The `recognize()` method must return `Pin<Box<dyn Future<Output = Result<Vec<OcrResult>, Box<dyn std::error::Error + Send + Sync>>> + Send + '_>>` on native targets. This pinned boxed future must resolve to a vector of `OcrResult` structs or a boxed error trait object. The `+ Send` bound is required for native platforms but omitted for WebAssembly builds.

### How do I handle platform differences between native and WASM targets?

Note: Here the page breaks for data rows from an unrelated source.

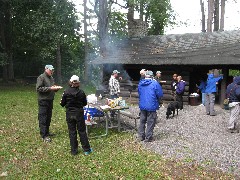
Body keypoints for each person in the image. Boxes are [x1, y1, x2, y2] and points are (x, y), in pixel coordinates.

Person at [60, 75, 92, 155]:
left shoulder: (66, 92)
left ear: (70, 82)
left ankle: (74, 151)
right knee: (82, 131)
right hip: (79, 114)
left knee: (72, 132)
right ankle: (87, 150)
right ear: (78, 83)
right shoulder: (81, 92)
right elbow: (84, 103)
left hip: (69, 114)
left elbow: (62, 103)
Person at [36, 65, 61, 142]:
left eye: (53, 70)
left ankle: (47, 132)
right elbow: (39, 88)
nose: (52, 71)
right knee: (43, 117)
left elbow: (52, 88)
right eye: (50, 70)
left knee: (48, 117)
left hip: (50, 100)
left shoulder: (51, 78)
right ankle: (44, 135)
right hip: (43, 100)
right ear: (46, 69)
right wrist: (50, 88)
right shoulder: (41, 77)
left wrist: (56, 89)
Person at [138, 70, 163, 142]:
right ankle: (148, 138)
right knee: (150, 122)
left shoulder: (140, 83)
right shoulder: (155, 83)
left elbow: (139, 93)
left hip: (142, 105)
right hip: (151, 106)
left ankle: (141, 136)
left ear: (145, 76)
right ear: (152, 76)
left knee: (142, 121)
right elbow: (160, 94)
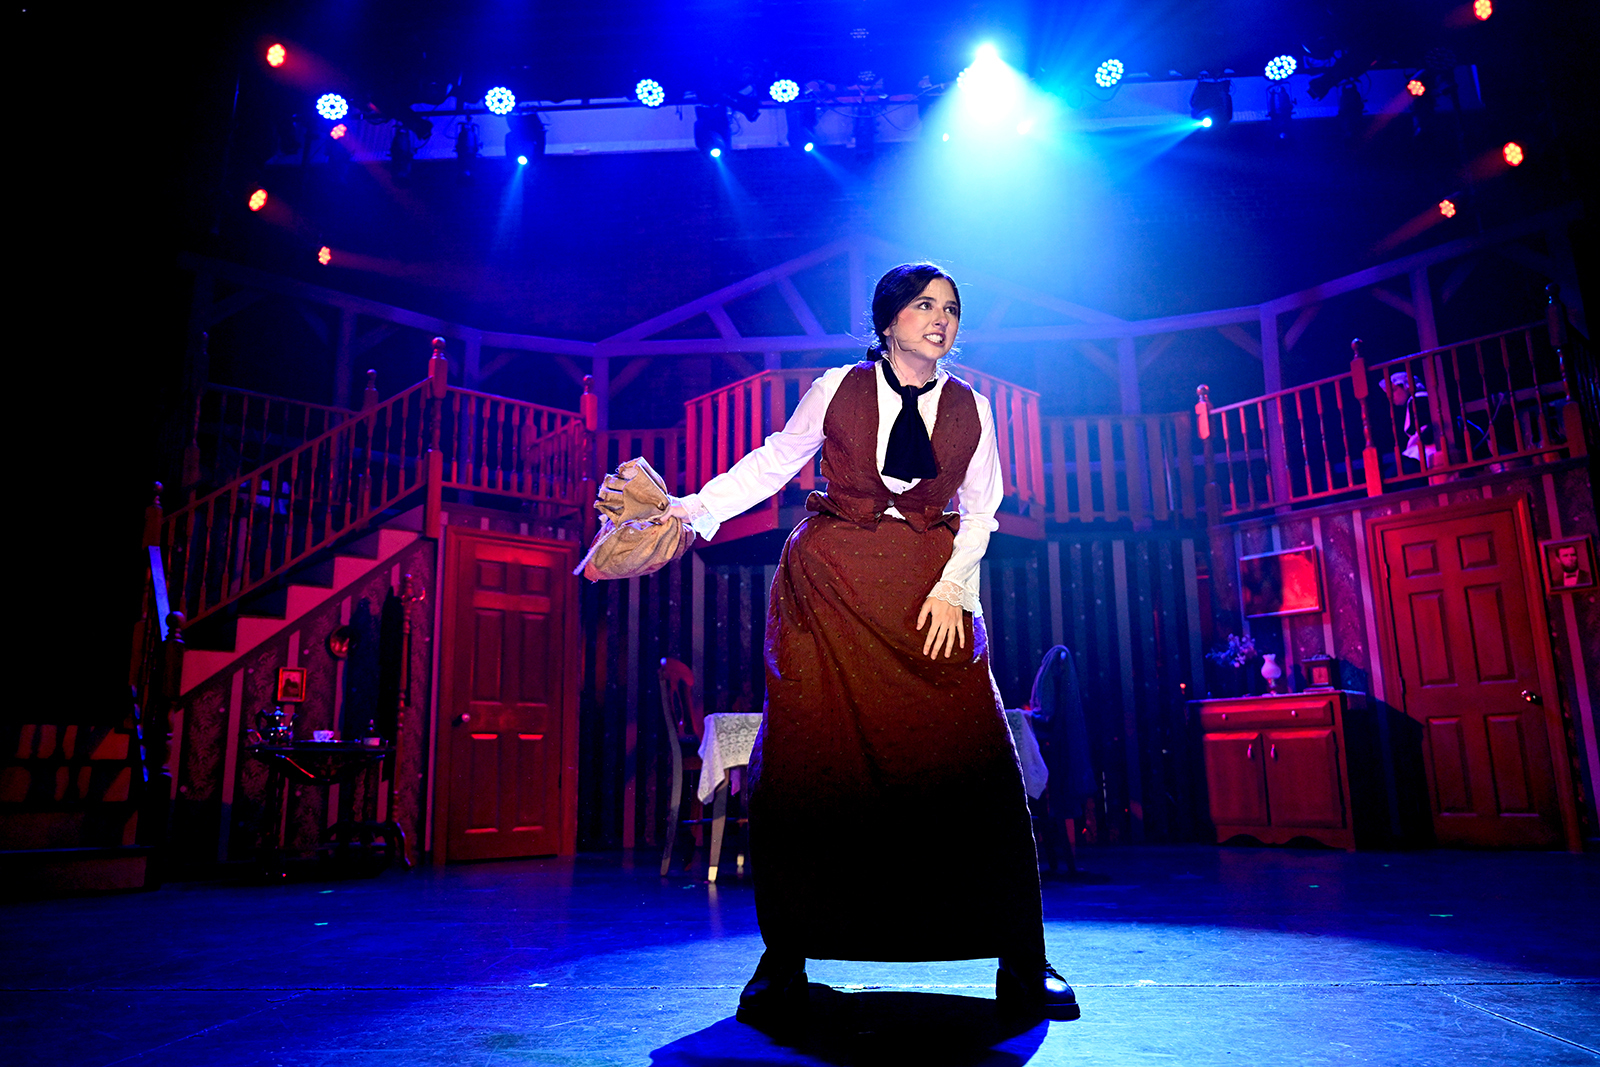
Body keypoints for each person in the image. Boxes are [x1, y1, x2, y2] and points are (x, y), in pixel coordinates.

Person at [665, 263, 1077, 1024]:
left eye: (951, 308)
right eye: (924, 305)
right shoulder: (835, 388)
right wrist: (693, 509)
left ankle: (1022, 955)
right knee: (808, 760)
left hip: (929, 593)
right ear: (888, 321)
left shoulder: (973, 406)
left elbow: (981, 510)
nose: (941, 318)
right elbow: (775, 460)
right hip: (828, 590)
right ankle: (784, 956)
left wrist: (954, 587)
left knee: (976, 758)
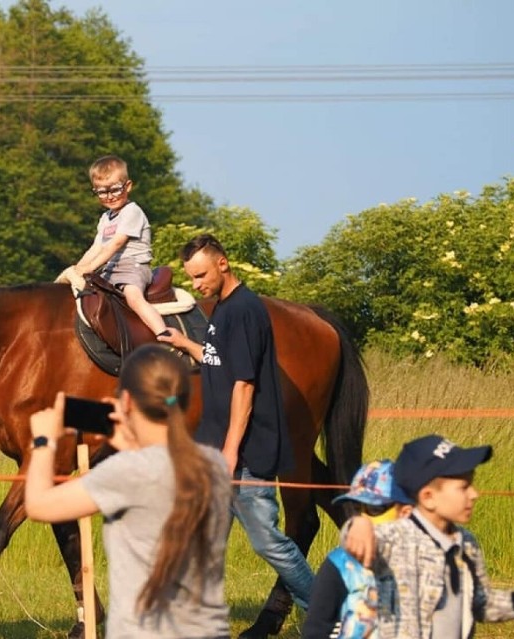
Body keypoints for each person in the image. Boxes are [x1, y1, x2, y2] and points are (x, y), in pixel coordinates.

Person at [158, 233, 313, 638]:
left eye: (202, 275)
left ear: (223, 263)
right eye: (191, 278)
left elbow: (243, 385)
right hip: (218, 451)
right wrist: (187, 344)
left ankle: (331, 614)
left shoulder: (242, 311)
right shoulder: (224, 311)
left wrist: (230, 452)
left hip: (243, 453)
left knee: (269, 543)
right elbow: (219, 361)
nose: (197, 285)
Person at [24, 344, 231, 639]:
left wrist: (44, 442)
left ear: (127, 401)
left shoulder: (125, 473)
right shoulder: (215, 466)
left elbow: (38, 505)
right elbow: (161, 473)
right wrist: (132, 446)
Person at [344, 435, 514, 638]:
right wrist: (357, 524)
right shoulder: (398, 536)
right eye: (464, 487)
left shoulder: (466, 544)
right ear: (428, 498)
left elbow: (481, 604)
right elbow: (354, 541)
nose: (474, 494)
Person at [302, 459, 414, 639]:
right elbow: (315, 630)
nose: (362, 518)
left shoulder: (426, 562)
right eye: (356, 508)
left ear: (406, 513)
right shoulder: (339, 566)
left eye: (374, 509)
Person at [62, 154, 169, 337]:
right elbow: (96, 248)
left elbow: (116, 243)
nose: (109, 196)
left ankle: (164, 334)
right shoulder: (105, 218)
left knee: (133, 298)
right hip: (109, 270)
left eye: (115, 189)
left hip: (133, 267)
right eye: (102, 191)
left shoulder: (132, 212)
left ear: (128, 186)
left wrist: (89, 267)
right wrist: (78, 268)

The `OcrEngine` trait always requires `Send + Sync` for the engine itself. However, on native targets (`#[cfg(not(target_arch = "wasm32"))]`), the returned future must also be `Send`. The LiteParse codebase uses conditional compilation to handle this difference automatically, so your implementation should compile for both targets without modification if you include the `+ Send` bound on the future.

### Can I use async/await syntax inside my recognize() implementation?

Yes. Use `Box::pin(async move { ... })` to convert an async block into the required pinned boxed future type. Inside the async block, you can use `.await` to call other async functions, such as HTTP requests to OCR cloud services. Ensure any awaited futures are also `Send` when compiling for native targets.

### How does LiteParse select my custom engine over the built-in options?

The `LiteParse` struct stores your engine in the `ocr_engine_override` field (defined in [`crates/liteparse/src/parser.rs`](https://github.com/run-llama/liteparse/blob/main/crates/liteparse/src/parser.rs)). When this field contains `Some(Arc<dyn OcrEngine>)`, the `parse_input` method skips the default selection logic (which chooses between HTTP OCR and Tesseract) and uses your provided engine exclusively. Always wrap your engine in `Arc::new()` before passing it to `with_ocr_engine()`.